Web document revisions
◇ ◇ ◇ ◇ ◇

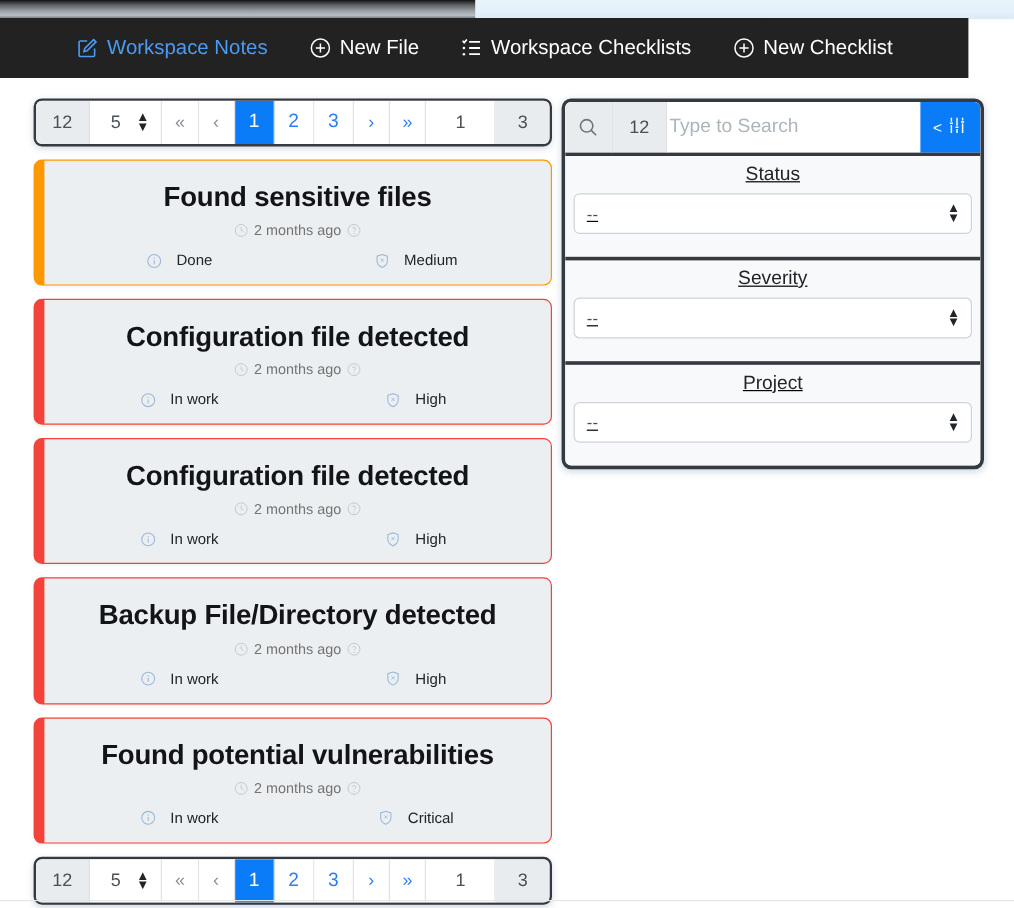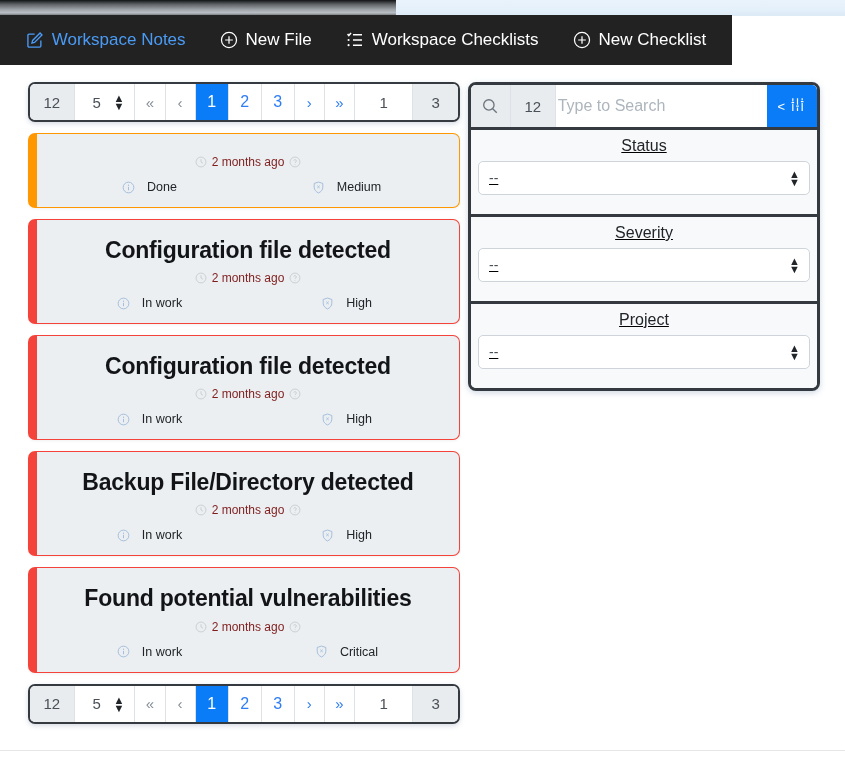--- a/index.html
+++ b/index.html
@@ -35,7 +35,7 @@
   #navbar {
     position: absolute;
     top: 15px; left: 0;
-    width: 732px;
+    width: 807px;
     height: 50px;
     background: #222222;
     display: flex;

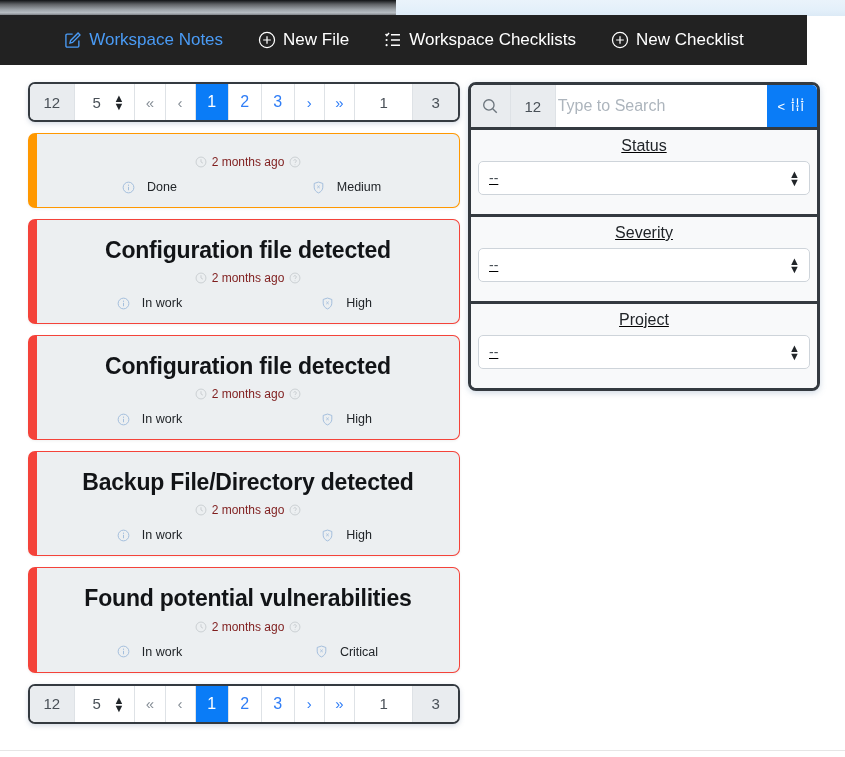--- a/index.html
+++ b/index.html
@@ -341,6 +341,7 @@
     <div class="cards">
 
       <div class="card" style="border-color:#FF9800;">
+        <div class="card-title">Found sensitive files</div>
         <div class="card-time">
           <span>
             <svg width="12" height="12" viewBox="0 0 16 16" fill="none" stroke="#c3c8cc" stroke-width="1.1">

◇ ◇ ◇ ◇ ◇

▶ DIRECTIONS FOR THIS TASK
Give the preceding data back exactly, minus every picture.

▶ RESULT FOR THIS TASK
--- a/index.html
+++ b/index.html
@@ -35,7 +35,7 @@
   #navbar {
     position: absolute;
     top: 15px; left: 0;
-    width: 732px;
+    width: 807px;
     height: 50px;
     background: #222222;
     display: flex;

--- a/index.html
+++ b/index.html
@@ -341,6 +341,7 @@
     <div class="cards">
 
       <div class="card" style="border-color:#FF9800;">
+        <div class="card-title">Found sensitive files</div>
         <div class="card-time">
           <span>
             <svg width="12" height="12" viewBox="0 0 16 16" fill="none" stroke="#c3c8cc" stroke-width="1.1">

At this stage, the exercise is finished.